Sun Yat-sen

Sun Yat-sen so͞on yät-sĕn [key], Mandarin Sun Wen, 1866–1925, Chinese revolutionary. He was born near Guangzhou into a farm-owning family. He attended (1879–82) an Anglican boys school in Honolulu, where he came under Western influence, particularly that of Christianity. In 1892 he received a diploma from a Hong Kong medical school, and he subsequently practiced medicine in that city. Thereafter all his activities were devoted to overthrowing the Ch'ing dynasty and establishing a stable Chinese republic.

Sun fled China in 1895, after an abortive revolt, and then toured the world several times to enlist the aid of overseas Chinese in financing his activities. In that period he made an intensive study of Western political and social theory and was deeply impressed with the writings of Karl Marx and Henry George. Sun organized (1905) a revolutionary league, the T'ung Meng Hui, in Japan and gradually perfected his political conceptions, which were based on the Three People's Principles: nationalism, democracy, and the people's livelihood. Revolution erupted in China, and Sun was elected provisional president of the Chinese republic in Dec., 1911, but two months later he resigned in favor of Yüan Shih-kai. Later, when Sung Chiao-jen transformed the T'ung Meng Hui into a federated political party called the Kuomintang, Sun served as its director.

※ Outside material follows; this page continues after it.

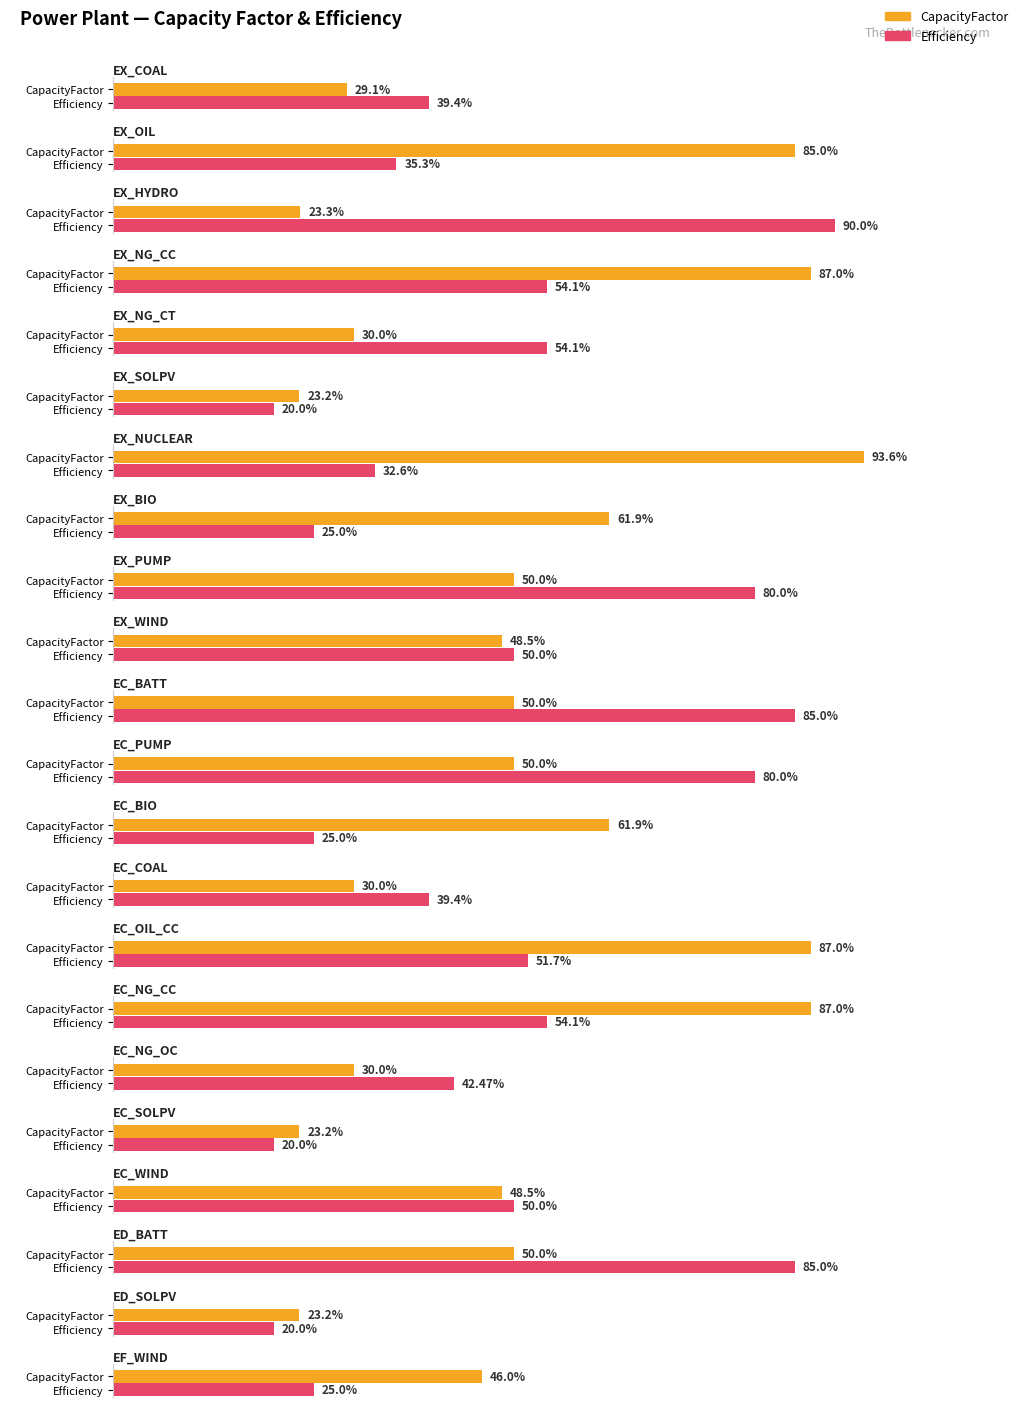

What is the label of the 9th bar from the left?

EX_PUMP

Meanwhile, opposition developed to Yüan's dictatorial methods; in 1913 Sun led an unsuccessful revolt against Yüan, and he was forced to seek asylum in Japan, where he reorganized the Kuomintang. He returned to China in 1917, and in 1921 he was elected president of a self-proclaimed national government at Guangzhou in S China. To develop the military power needed for the Northern Expedition against the militarists at Beijing, he established the Whampoa Military Academy (now Huangpu Military Academy), with Chiang Kai-shek as its commandant and with such party leaders as Wang Ching-wei and Hu Han-min as political instructors. In 1924, to hasten the conquest of China, he began a policy of active cooperation with the Chinese Communists and he accepted the help of the USSR in reorganizing the Kuomintang.

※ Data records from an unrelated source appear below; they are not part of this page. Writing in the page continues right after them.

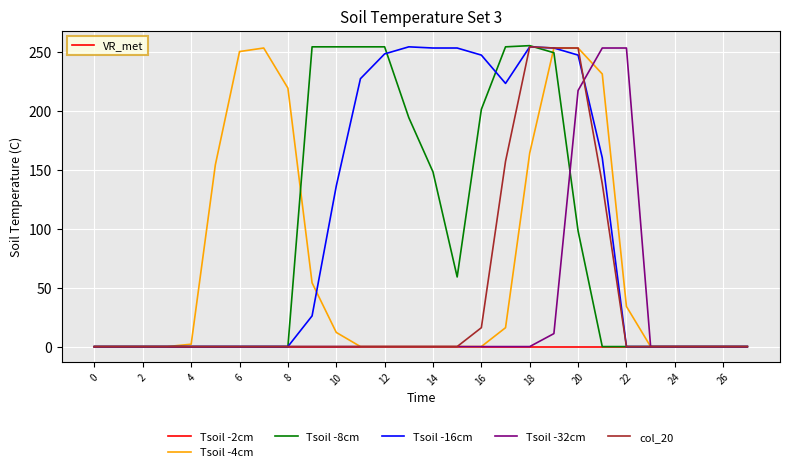

Which series has the widest spread of values?

Tsoil -8cm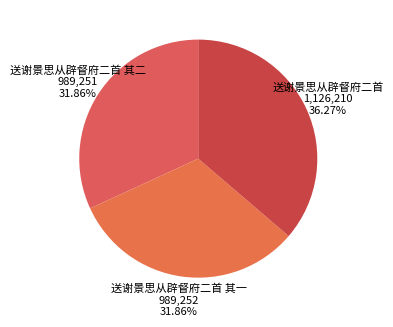

What portion of the pie excludes 送谢景思从辟督府二首?

63.7%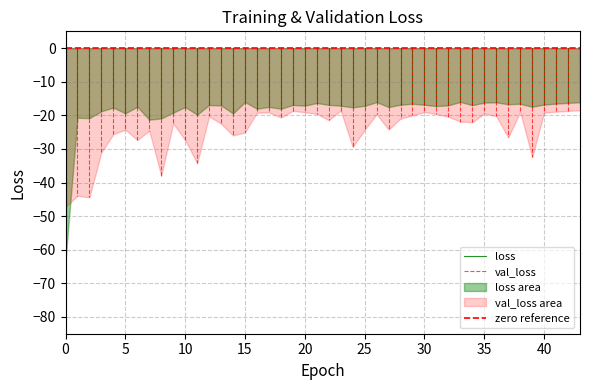

Is it true that zero reference equals 0.0 at 5?

True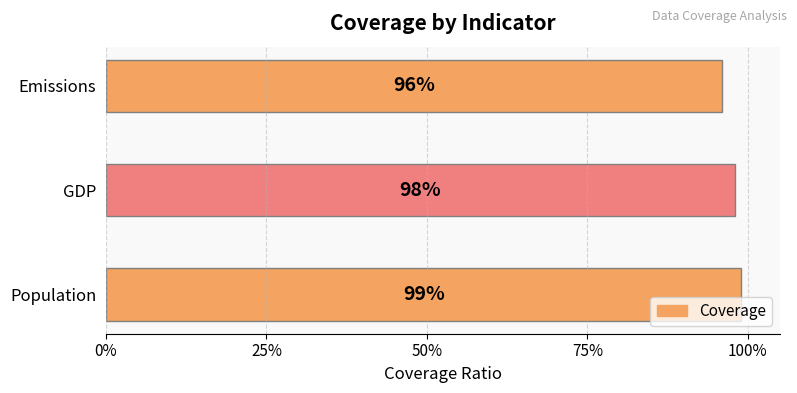

Are the bars horizontal?

Yes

After Sun's death, when the Communists and the Kuomintang split (1927), each group claimed to be his true heirs. The official veneration of Sun's memory (especially in the Kuomintang) was a virtual cult, which centered around his tomb in Nanjing. His widow, the former Soong Ch'ing-ling (see Soong, family), whom he married in 1914, rose to a high position in the government of Communist China. He wrote San Min Chu I (tr. 1928), Memoirs of a Chinese Revolutionary (1927, repr. 1970), and Fundamentals of National Reconstruction (tr. 1953).

See biographies by L. Sharman (1934) and B. D. Martin (1952); L. S. Hsu, Sun Yat-sen, His Political and Social Ideals: A Sourcebook (1933); S. C. Leng and N. D. Palmer, Sun Yat-sen and Communism (1960); H. Z. Schiffrin, Sun Yat-sen and the Origins of the Chinese Revolution (1970); M. Wilbur, Sun Yat-sen (1977).